No pasa mucho tiempo en Mente maestra, de Kelly Reichardt, una película de robos de arte muy diferente, para que la ironía del título se vuelva dolorosamente clara. La película protagonizada por Josh O’Connor que se estrenó esta semana en cines argentinos y luego se verá en la plataforma Mubi a partir de noviembre, encierra en sí misma esa paradoja.
Porque, sea lo que sea que se pueda decir de J.B. Mooney, el mediocre ladrón de arte interpretado por O’Connor con una especie de energía antiheroica y taciturna, es obvio lo que no se puede decir. Este exestudiante de arte, ahora hombre de familia y carpintero desempleado, es lo más alejado de un “cerebro criminal”. No es ni astuto, ni rápido de pensamiento, ni sensato: cualidades que uno consideraría esenciales para planear un robo.
Pero, como dijimos, Mente maestra está lejos de ser una película de robos común. Normalmente, un robo cinematográfico es espectacular, ya sea por su éxito o por su fracaso. Kelly Reichardt ha eliminado todo el espectáculo, contando en cambio la historia melancólica de un hombre que comete un error tonto y poco a poco lo pierde todo, como una caída por una montaña a cámara lenta.
“Lento” es el término clave aquí. Reichardt se toma su tiempo con cada toma, sin ninguna prisa, mientras construye este retrato cuidadosamente observado de la vida en Massachusetts a principios de la década de 1970, teñido en tonos tierra y con vestuario perfectamente de época. Era un tiempo en que las ahora omnipresentes cámaras de vigilancia no existían para atrapar a cualquier pobre alma que decidiera algo raro: enviar a unos tipos a robar cuadros de una galería, a plena luz del día, y esperar justo afuera en el coche, como un padre en la recogida escolar.

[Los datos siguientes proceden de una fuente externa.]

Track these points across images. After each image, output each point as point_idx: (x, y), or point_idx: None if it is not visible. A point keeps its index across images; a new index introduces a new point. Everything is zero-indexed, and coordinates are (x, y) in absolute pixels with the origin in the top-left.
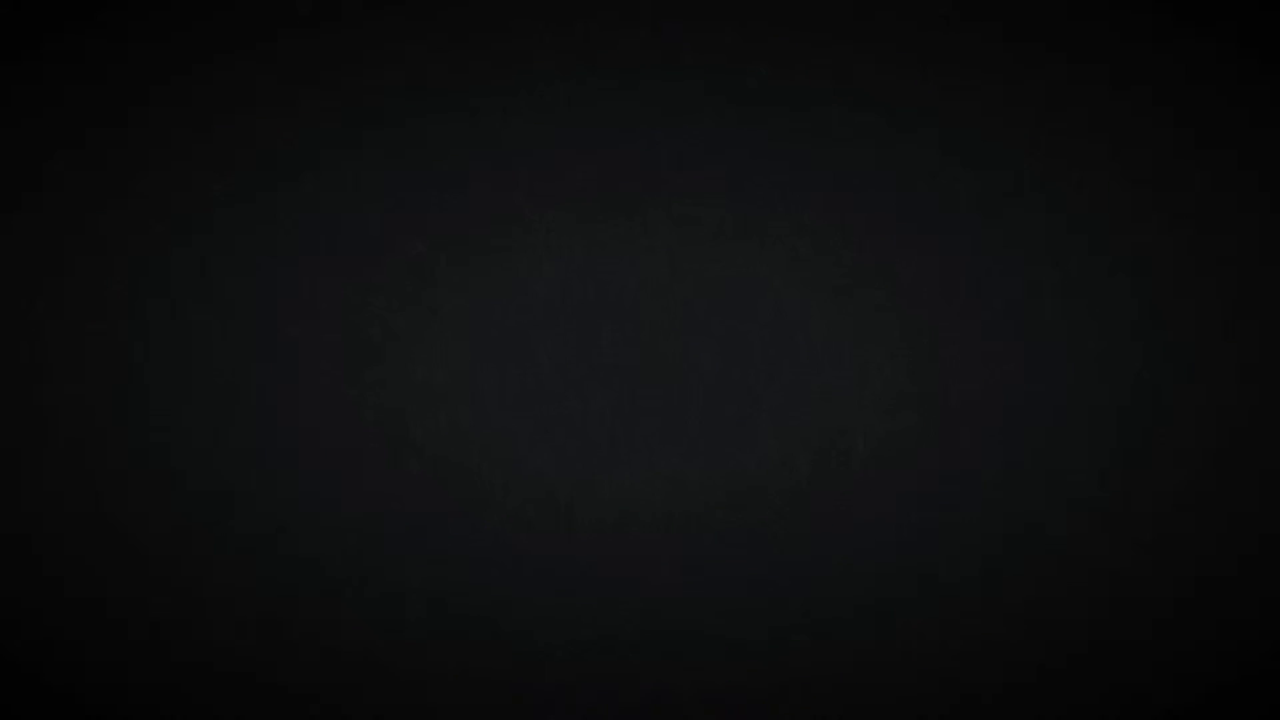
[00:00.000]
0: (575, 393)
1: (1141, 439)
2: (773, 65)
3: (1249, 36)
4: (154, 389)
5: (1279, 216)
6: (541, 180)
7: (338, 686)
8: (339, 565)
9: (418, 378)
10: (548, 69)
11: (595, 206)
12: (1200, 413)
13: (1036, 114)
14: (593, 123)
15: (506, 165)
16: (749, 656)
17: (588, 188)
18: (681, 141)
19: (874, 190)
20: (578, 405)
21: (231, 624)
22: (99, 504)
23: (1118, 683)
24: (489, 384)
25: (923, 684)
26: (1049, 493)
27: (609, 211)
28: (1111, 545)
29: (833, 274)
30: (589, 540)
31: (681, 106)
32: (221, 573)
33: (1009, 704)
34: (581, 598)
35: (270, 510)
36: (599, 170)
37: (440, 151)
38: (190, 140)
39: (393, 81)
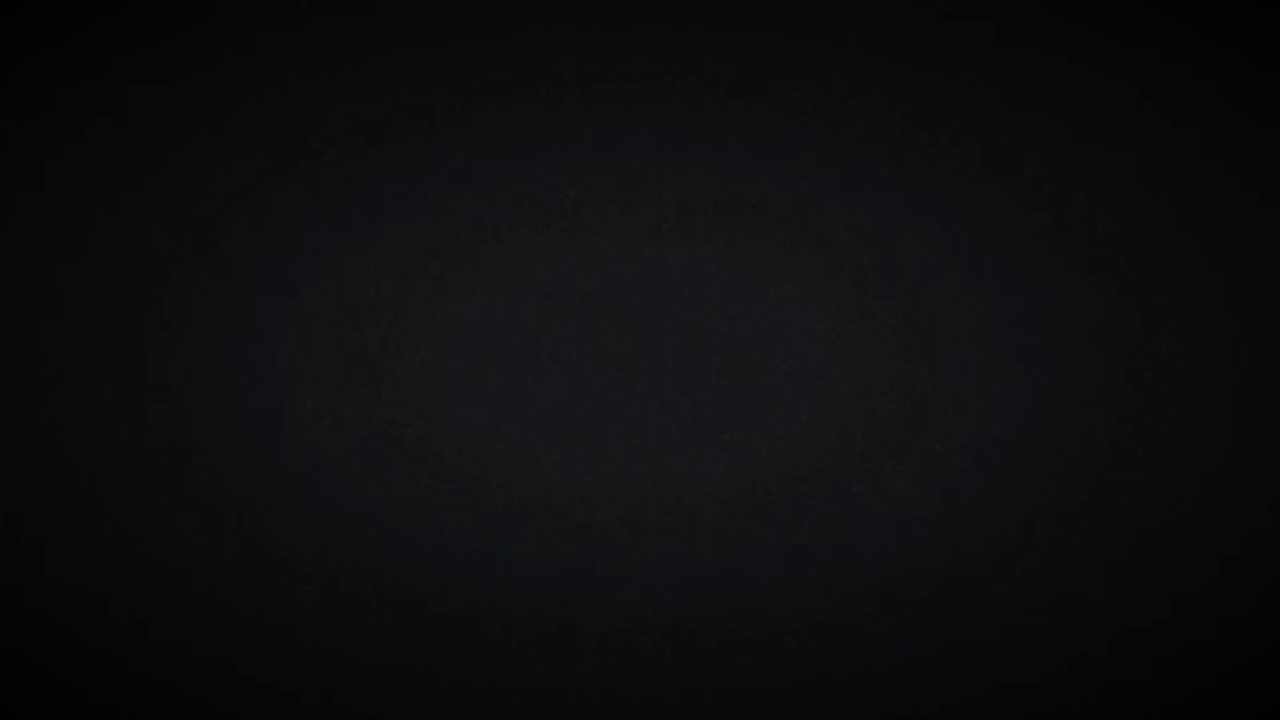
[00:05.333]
0: (571, 393)
1: (1141, 438)
2: (773, 66)
3: (1251, 38)
4: (154, 390)
5: (1278, 217)
6: (542, 181)
7: (339, 687)
8: (340, 565)
9: (418, 379)
10: (546, 71)
11: (595, 208)
12: (1200, 412)
13: (1037, 116)
14: (592, 125)
15: (509, 168)
16: (748, 656)
17: (588, 189)
18: (682, 143)
19: (875, 191)
20: (574, 406)
21: (229, 623)
22: (99, 504)
23: (1117, 680)
24: (489, 383)
25: (923, 683)
26: (1050, 492)
27: (609, 213)
28: (1113, 544)
29: (833, 274)
30: (587, 540)
31: (681, 108)
32: (219, 572)
33: (1010, 702)
34: (580, 597)
35: (268, 511)
36: (599, 172)
37: (440, 154)
38: (189, 143)
39: (390, 85)
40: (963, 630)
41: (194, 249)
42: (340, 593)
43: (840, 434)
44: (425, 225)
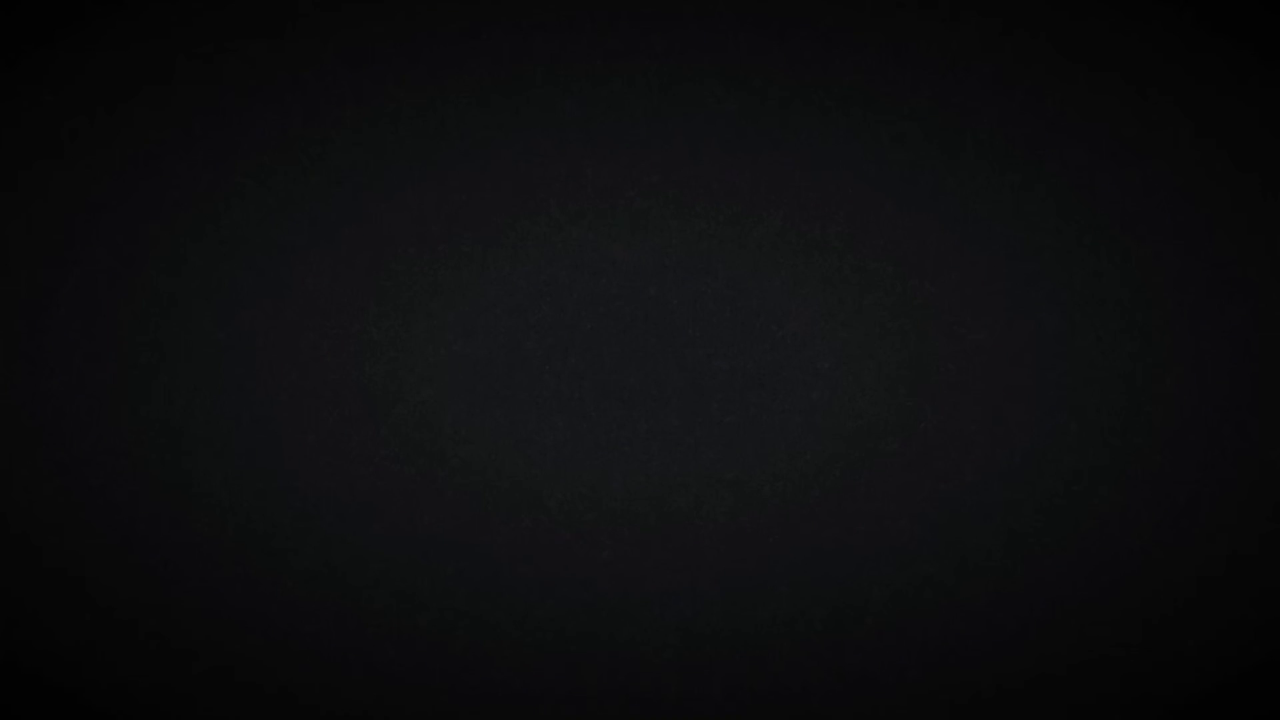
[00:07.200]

Conocemos por primera vez a J.B. en el ficticio Museo de Framingham (Reichardt basa muy libremente su historia en un robo de 1972 en otro lugar de Massachusetts), donde ha llevado a su esposa Terri (Alana Haim) y a sus dos hijos de paseo. Mientras la familia deambula, J.B. roba subrepticiamente una figurilla de una vitrina, mientras el guardia de seguridad duerme: una prueba temprana del sistema de seguridad.
Más tarde, su padre —un severo juez local (Bill Camp, perfectamente elegido)— se pregunta en voz alta por qué su hijo fracasa en el ámbito laboral. Él dice que tiene algo bueno en camino, y más tarde le pedirá fondos a su madre, más comprensiva (Hope Davis), para financiar el proyecto. Lo delicioso de esta escena de la cena es el tiempo que Reichardt dedica a ilustrar una insípida comida familiar de los años 70: carne y puré de papas, arvejas, choclos, panecillos con manteca.

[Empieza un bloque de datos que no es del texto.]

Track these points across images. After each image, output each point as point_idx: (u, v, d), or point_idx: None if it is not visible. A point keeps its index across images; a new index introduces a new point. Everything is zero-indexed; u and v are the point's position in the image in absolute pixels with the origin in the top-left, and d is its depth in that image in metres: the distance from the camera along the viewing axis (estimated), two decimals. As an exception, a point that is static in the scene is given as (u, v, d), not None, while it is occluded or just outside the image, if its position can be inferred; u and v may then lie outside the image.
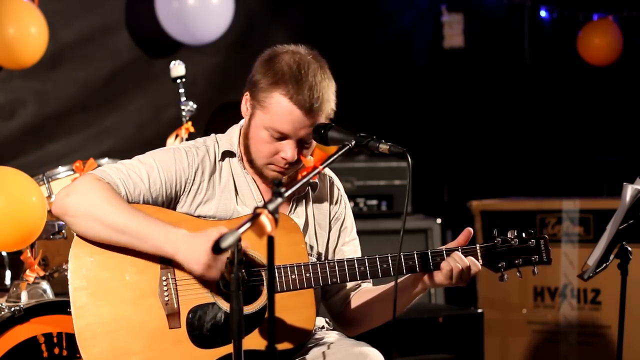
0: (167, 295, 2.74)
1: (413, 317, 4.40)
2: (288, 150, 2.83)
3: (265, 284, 2.78)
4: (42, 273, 3.63)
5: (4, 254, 4.06)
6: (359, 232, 3.13)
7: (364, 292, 3.02)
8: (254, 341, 2.74)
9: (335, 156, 2.68)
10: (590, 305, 5.12)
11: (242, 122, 2.98)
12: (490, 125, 6.83)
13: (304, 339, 2.84)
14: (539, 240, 2.91)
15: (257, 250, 2.77)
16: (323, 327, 3.06)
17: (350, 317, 3.03)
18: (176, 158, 2.87)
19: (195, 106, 4.26)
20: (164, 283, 2.75)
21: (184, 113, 4.25)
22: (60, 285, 3.69)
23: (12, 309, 3.12)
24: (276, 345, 2.25)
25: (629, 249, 3.33)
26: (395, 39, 6.58)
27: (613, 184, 4.97)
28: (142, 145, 3.56)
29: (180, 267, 2.72)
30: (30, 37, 4.66)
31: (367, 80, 6.37)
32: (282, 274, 2.77)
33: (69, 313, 2.78)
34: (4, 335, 3.07)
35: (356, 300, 3.02)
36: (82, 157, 3.89)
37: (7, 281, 4.02)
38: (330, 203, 3.05)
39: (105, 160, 3.97)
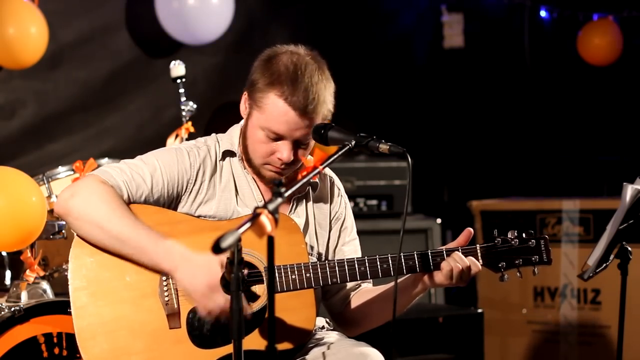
0: (167, 296, 2.74)
1: (413, 317, 4.40)
2: (284, 151, 2.83)
3: (265, 284, 2.78)
4: (42, 273, 3.63)
5: (4, 254, 4.06)
6: (359, 232, 3.13)
7: (364, 292, 3.02)
8: (254, 341, 2.73)
9: (335, 156, 2.68)
10: (590, 305, 5.12)
11: (242, 121, 2.98)
12: (490, 125, 6.83)
13: (304, 339, 2.84)
14: (539, 240, 2.91)
15: (257, 250, 2.77)
16: (323, 327, 3.05)
17: (350, 317, 3.03)
18: (178, 158, 2.87)
19: (195, 106, 4.26)
20: (164, 283, 2.75)
21: (184, 113, 4.25)
22: (60, 285, 3.69)
23: (12, 309, 3.12)
24: (276, 346, 2.25)
25: (629, 249, 3.33)
26: (395, 39, 6.57)
27: (613, 184, 4.97)
28: (142, 145, 3.56)
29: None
30: (30, 37, 4.66)
31: (367, 80, 6.37)
32: (282, 274, 2.77)
33: (69, 313, 2.78)
34: (4, 335, 3.07)
35: (356, 300, 3.02)
36: (82, 157, 3.89)
37: (7, 281, 4.02)
38: (331, 203, 3.05)
39: (105, 160, 3.97)
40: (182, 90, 4.22)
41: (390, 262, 2.82)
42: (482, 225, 5.34)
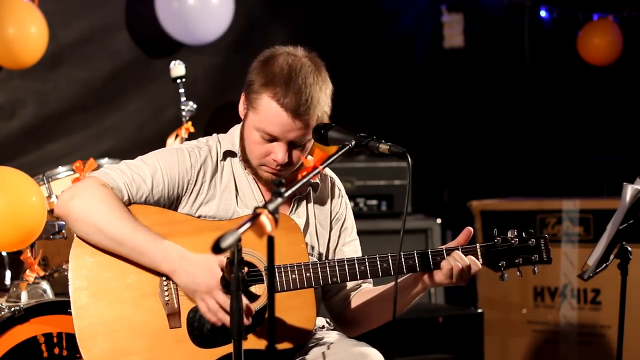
0: (167, 295, 2.74)
1: (413, 317, 4.40)
2: (279, 152, 2.83)
3: (265, 283, 2.79)
4: (42, 273, 3.63)
5: (4, 254, 4.06)
6: (359, 232, 3.13)
7: (364, 292, 3.02)
8: (254, 341, 2.74)
9: (335, 156, 2.67)
10: (590, 305, 5.12)
11: (242, 122, 2.99)
12: (490, 125, 6.83)
13: (304, 338, 2.83)
14: (539, 239, 2.91)
15: (257, 250, 2.77)
16: (323, 327, 3.06)
17: (350, 318, 3.03)
18: (179, 159, 2.88)
19: (195, 106, 4.26)
20: (165, 283, 2.75)
21: (184, 113, 4.25)
22: (60, 285, 3.69)
23: (12, 309, 3.12)
24: (276, 345, 2.25)
25: (629, 249, 3.33)
26: (395, 39, 6.58)
27: (613, 184, 4.97)
28: (142, 145, 3.57)
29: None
30: (30, 37, 4.66)
31: (367, 80, 6.37)
32: (282, 273, 2.77)
33: (69, 313, 2.78)
34: (4, 335, 3.07)
35: (356, 300, 3.02)
36: (82, 157, 3.89)
37: (7, 281, 4.02)
38: (331, 203, 3.05)
39: (105, 160, 3.98)
40: (182, 90, 4.22)
41: (391, 261, 2.82)
42: (482, 225, 5.34)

Resulta que este hombre está tramando algo nefasto, justo en su sótano. El plan es simple: robar cuatro cuadros —no de los grandes maestros, sino obras de Arthur Dove, un pintor que J.B. estudió en la escuela—. En una reunión en casa, les da a sus poco entrenados ladrones su disfraz: un par de pantimedias a cada uno para ponerse en la cabeza.
El día del robo, surgen problemas. Al pretender dejar a los niños en la escuela, J.B. la encuentra cerrada por el día. ¿Qué va a hacer con ellos? Se nota que son los años 70 cuando deja a los pequeños en un centro comercial con algo de dinero para comida chatarra, diciéndoles que regresen al estacionamiento en unas horas.
El crimen en sí es notablemente… poco notable. El estilo observacional, casi documental, de la directora está en su mejor momento aquí. Los cómplices con pantimedias en la cabeza se llevan el botín sin banda sonora estruendosa ni persecuciones trepidantes para subir la energía. Después de que uno se sale del plan y amenaza a una adolescente con un arma —no se suponía que hubiera armas, pero él no escuchó—, bajan corriendo una escalera, golpean al guardia de seguridad y saltan al coche.
Y entonces comienzan los problemas —y la película— de verdad. Nos damos cuenta de que la historia no trata del robo en sí, sino de las consecuencias en espiral de las decisiones poco sabias de un hombre y su asombrosa falta de autoconciencia. ¿Acaso ha pensado siquiera cómo vender las obras? Los cuadros puede que ni siquiera sean valiosos, reflexiona su padre en la cena, sin saber de la implicación de su hijo. El ladrón esconde las obras en el silo de un granero sucio en algún lugar. ¿Pero y después? Bueno, no pasa mucho tiempo antes de que alguien hable.
Pronto, está huyendo. Para su sorpresa, nadie realmente quiere verlo —ni su furiosa esposa, ni sus amigos—. Sí recibe la visita de unos mafiosos locales molestos. (“¿Son ustedes policías?”, pregunta.) A medida que se le acaba el dinero, sus opciones disminuyen drásticamente. Y también sus neuronas; nunca se le ocurre cambiarse el peinado o siquiera afeitarse la barba. De alguna manera, O’Connor logra mantener una pequeña —pequeña, pero crucial— dosis de nuestra simpatía.
El elenco secundario está perfectamente elegido, pero es una pena que Haim no tenga más participación; su escena más conmovedora es al otro lado de una línea telefónica, cuando su esposo, sorprendentemente, se disculpa por arruinar a la familia pero al mismo tiempo le pide que le envíe dinero.
Reichardt nos recuerda en varios momentos que su película se sitúa en medio de la intensa agitación social por la Guerra de Vietnam, incluyendo vívidas protestas callejeras. Pero la verdad es que el contexto social no significa nada. En la singular interpretación de Josh O’Connor como un hombre deprimente y mediocre, nuestro ladrón sin arte parece no preocuparse por nada salvo sobrevivir.
Pero ni siquiera ahí parece muy comprometido, tomando decisiones descuidadas, la última de las cuales conduce al abrupto —pero, en retrospectiva, satisfactorio— desenlace de la película. Y así termina la historia de un ladrón sin causa.
Fuente: AP
*Mente maestra se exhibe en cines de Ciudad de Buenos Aires, provincia de Buenos Aires, Santa Fe, Córdoba, Mendoza y Montevideo.